Any cognitive process underlying spelling can be affected in PPA. Predominance of phonologically plausible errors, more accurate spelling of regular words than irregular words, and more accurate spelling of pseudowords than words (indicating spared POC mechanisms) may indicate a low probability of progression to nfvPPA.
本研究旨在确定导致三种原发性进行性失语症(PPA)变体(语言流畅性变异型原发性进行性失语症[lvPPA]、语义变异型原发性进行性失语症[svPPA]和非流利型原发性进行性失语症[nfvPPA])中拼写障碍的潜在认知过程。

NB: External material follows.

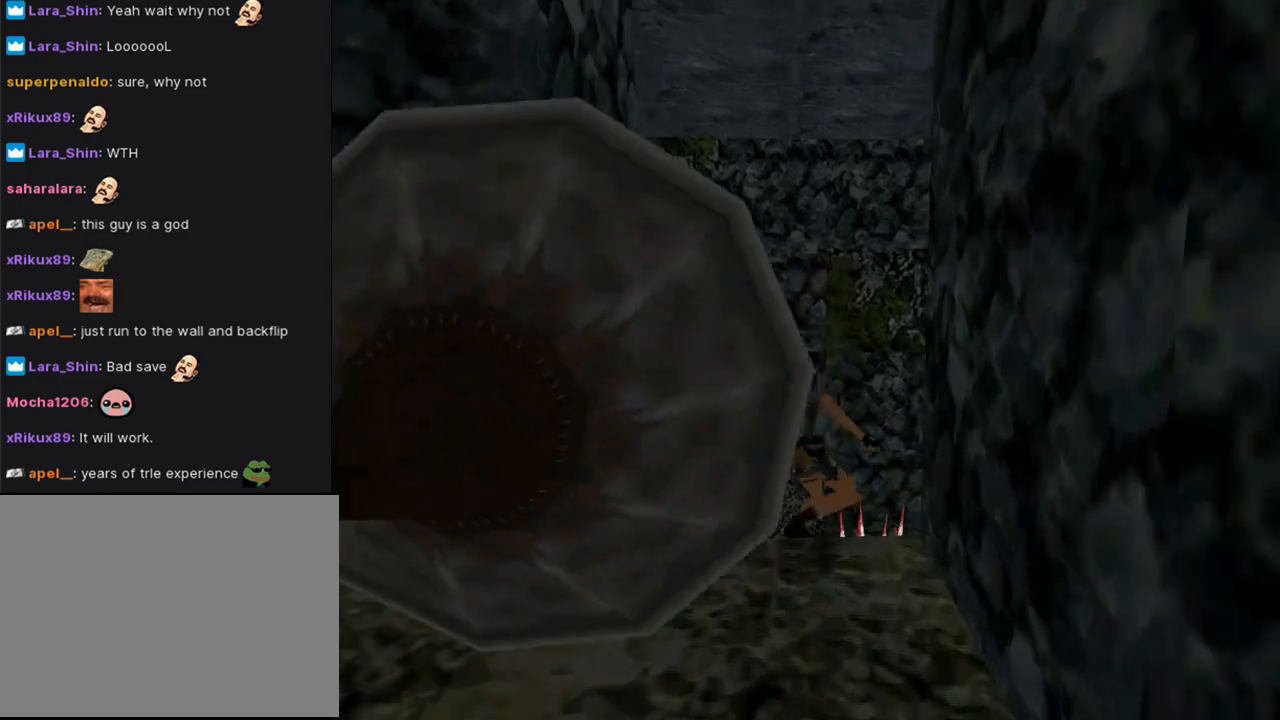
{"buttons": ["L1", "DPAD_UP"], "left_stick": "center", "right_stick": "center", "events": [[167, "DPAD_UP", "down"], [200, "DPAD_RIGHT", "down"], [200, "DPAD_UP", "up"], [300, "DPAD_UP", "down"], [500, "DPAD_RIGHT", "up"]]}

对 23 名 PPA 患者进行约翰霍普金斯失写症检测,以评估拼写。子测验通过控制其他变量,评估词频、具体性、词长、语法词性、词汇性(单词与假词)和“规律性”对拼写的影响。通过卡方检验确定各变量的显著影响。所有听写测试的拼写错误类型由错误类型评分。23 名患者中的 16 名还进行了高分辨率 MRI 脑扫描,以确定萎缩区域。
我们发现了 4 种拼写模式,可以用影响拼写的一个或多个认知过程的损伤来解释。9 名患者(3 名无法分类,4 名 lvPPA,2 名 svPPA)存在因词汇知识获取障碍导致的失写症,依赖于亚词汇音位到拼写的转换(POC)。2 名患者(nfvPPA)存在因词汇知识获取障碍和亚词汇 POC 完全中断导致的失写症。7 名患者(4 名 lvPPA,1 名 svPPA,2 名无法分类)存在因词汇语义知识获取障碍和/或词汇知识获取障碍导致的失写症,亚词汇 POC 机制部分保留。5 名患者(1 名 nfvPPA,2 名 svPPA,1 名 lvPPA 和 1 名无法分类)存在因书写符号缓冲障碍导致的失写症。
任何拼写的潜在认知过程都可能受到 PPA 的影响。语音上合理错误的出现频率较高、规则词的拼写比不规则词更准确、假词的拼写比单词更准确(表明 POC 机制保留)可能提示进展为 nfvPPA 的概率较低。